¡No que no, sí que sí, ya volvimos a salir! ¡No que no, sí que sí, ya volvimos a salir!
Aquí estamos otra vez las indecentes que denuncian la homolesbitransfobia de esta
ciudad; las que no buscamos quedar bien con las autoridades que nos violentan y
nos niegan derechos; las mal portadas que denuncian con todas sus letras el
oportunismo de pseudolíderes que violentan a quienes dicen defender; las históricas
histéricas que durante veinte años levantamos la voz para exigir lo que por derecho
nos corresponde.
Como cada año salimos una vez más a tomar las calles que nos pertenecen para
construir un mejor presente. Como cada año acuerpamos la lucha por una vida
digna y libre de violencias. Hoy, como hace más de veinte años, nos concentramos
para una marcha más de lucha, de fiesta y de protesta. El día de hoy salimos a
hacernos presentes para combatir el odio de los conservadores que nos oprimen, de
quienes nos discriminan por ser quienes somos, de quienes nos maltratan con sus
palabras y acciones sin importar que seamos familia, de quienes nos niegan
nuestros derechos aún cuando trabajan para garantizarlos, de quienes utilizan
nuestras luchas y causas en busca de una candidatura o un puesto en el gobierno,
de quienes lucran con nuestra dignidad a cambio de publicidad y fiestas oficiales, de
quienes nos excluyen de los espacios políticos para que no podamos tomar
decisiones y de quienes nos asesinan con total impunidad.
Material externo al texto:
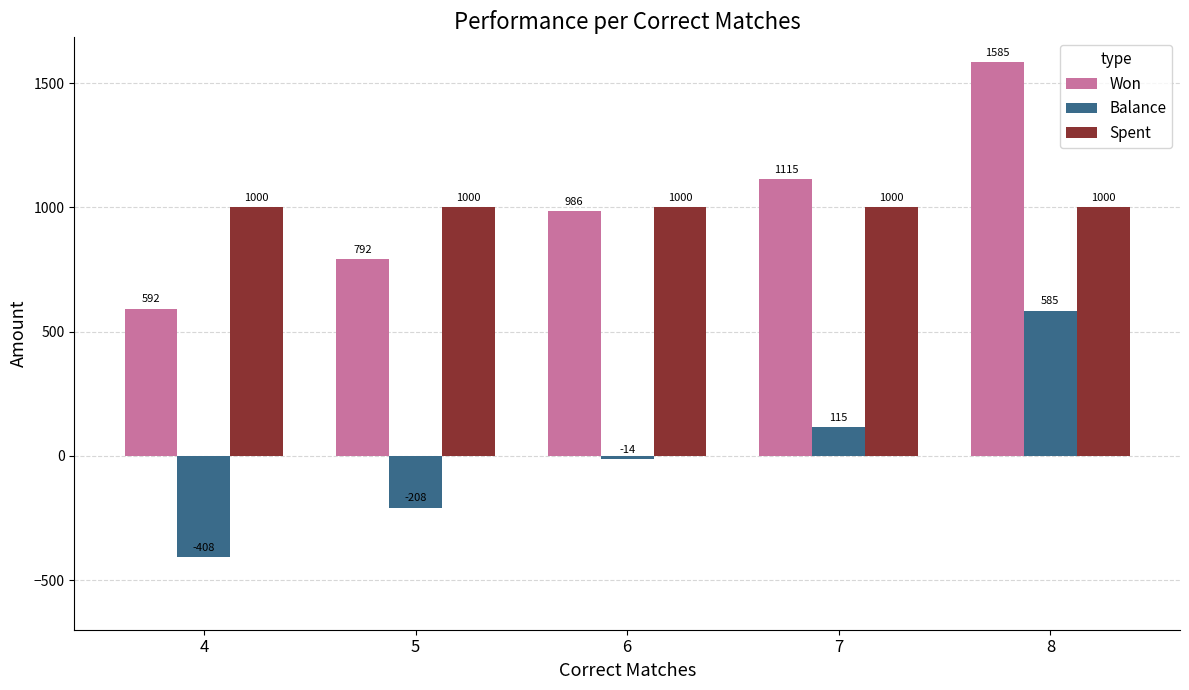

Is it true that Spent equals 209.0 at 5?

False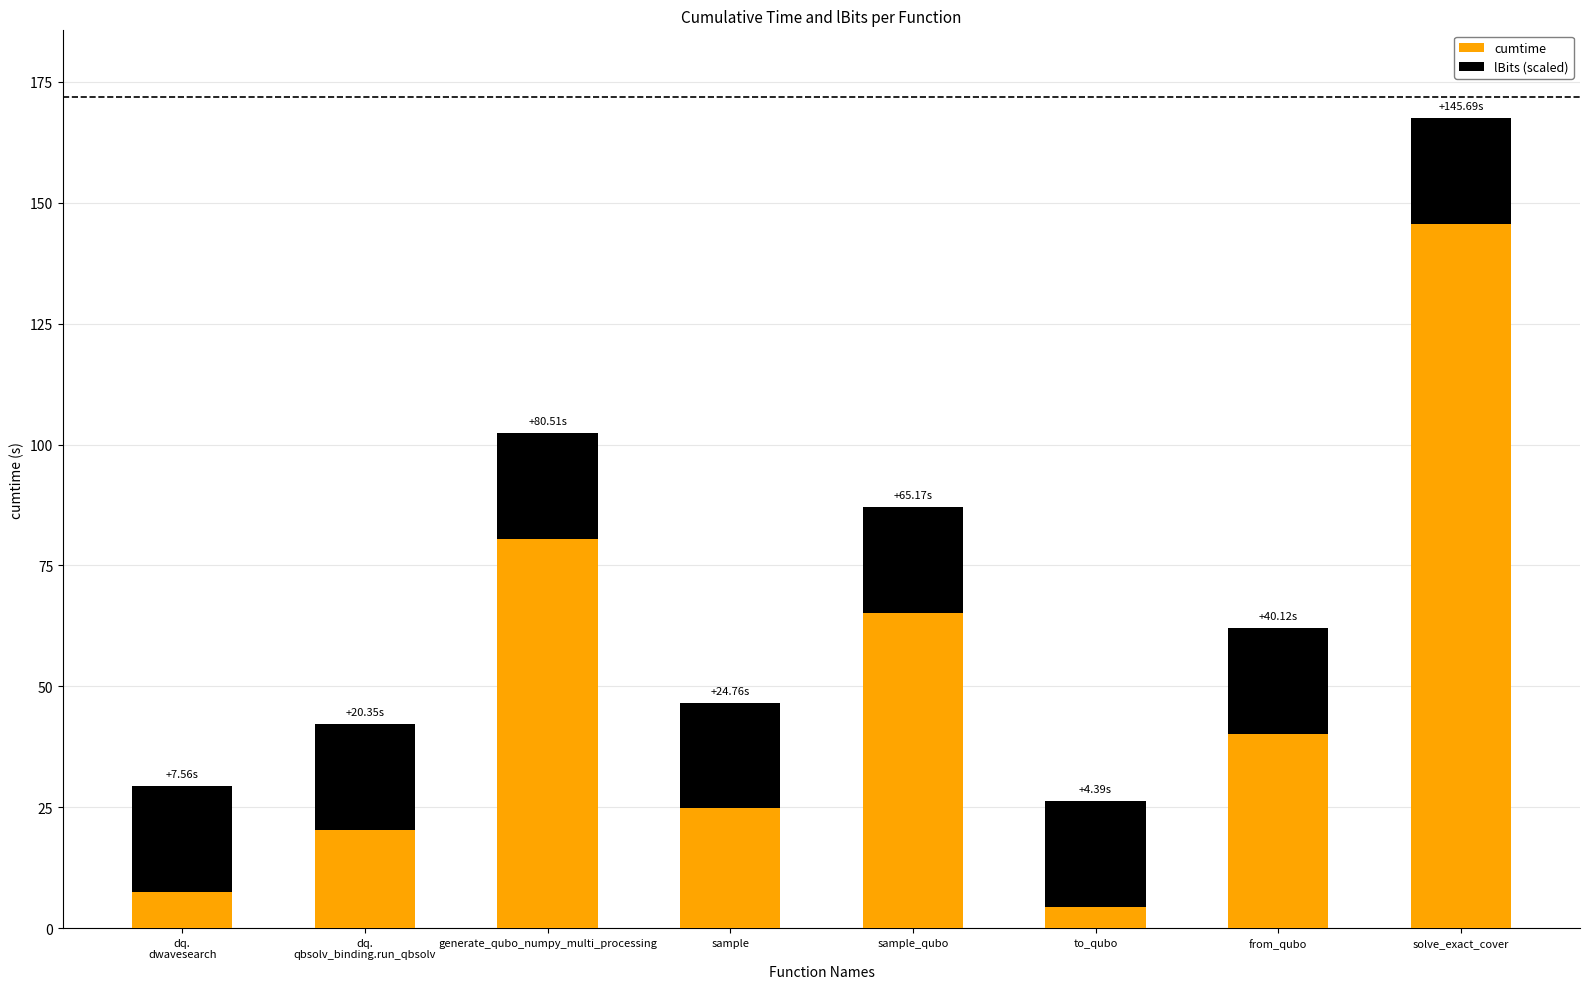

At which category is the sum across all series the highest?

solve_exact_cover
Y es que, si bien el día de hoy podemos celebrar que tenemos acceso al ejercicio de
derechos como el de la no discriminación, el del matrimonio igualitario y el del
reconocimiento de nuestra identidad en documentos oficiales, aún tenemos muchos
pendientes por resolver… porque, ¿de qué sirven las reformas y leyes si en los
registros civiles persisten los prejuicios y la discriminación que nos impiden ejercer
nuestros derechos? ¿De qué sirven las instituciones si nuestras autoridades y
representantes, como Mónica Rodríguez Della Vecchia, Julio Huerta y Alejandro
Armenta expresan, sin ningún reparo, comentarios discriminatorios contra las
personas trans en espacios públicos en plena carrera electoral? ¿De qué sirven las
falsas voluntades políticas si estas no logran traducirse en mejoras significativas en
nuestra calidad de vida en un contexto de odio, estigmatización y precariedad?
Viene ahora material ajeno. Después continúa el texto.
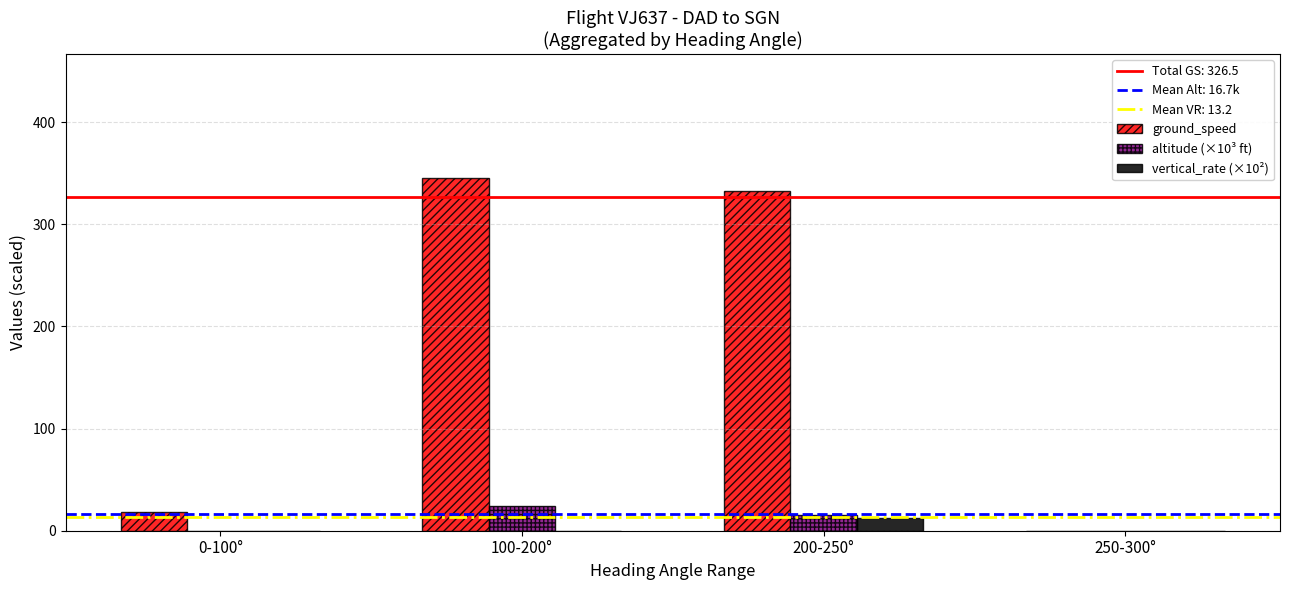

Is it true that altitude (×10³ ft) equals 15.1 at 200-250°?

True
¿Cuándo las y los legisladores de esta entidad entenderán que proteger y
salvaguardar los derechos humanos de las infancias trans no es un capricho
partidista en el vulgar juego de la popularidad en las encuestas? ¿En qué momento
las autoridades de salud van a garantizar el acceso a medicamentos antirretrovirales
a personas con VIH sin ninguna excusa de por medio? ¿Hasta cuándo habrá que
esperar para que la familia de Agnes y las personas que nos son arrebatadas a
diario en crímenes de odio puedan acceder a la justicia sin la negligencia y omisión
de las autoridades? ¿En qué momento contaremos con marcos legales adecuados
que permitan la tipificación correcta de los transfeminicidios para poder siquiera
vislumbrar la posibilidad de pensar en acceder a la justicia?
Nuestra lucha no se reduce a la toma momentánea de una calle y un espacio
público. Nuestra lucha, como decía Agnes, la hacemos todos los días. Combatimos
la violencia y la inseguridad con nuestro orgullo de ser y estar diversas, diversos y
diverses. Reivindicamos la fiesta y la alegría como expresiones de protesta contra la
cisheteronormatividad asfixiante. Recordamos la importancia de nombrar a quienes
dejaron su vida para que hoy podamos contar con mejores herramientas para
enfrentar el odio. Abrazamos y reconocemos el valor de las luchas populares en
defensa de derechos humanos básicos como el del acceso al agua y el de la
defensa del territorio, de quienes buscan a sus hijas, hijos e hijes desaparecides y
exigen justicia por las mujeres asesinadas. Sus luchas también son nuestras luchas.
Hoy, una vez más, estamos aquí para decir:
¡No somos unx, no somos diez, pinche gobierno cuéntanos bien!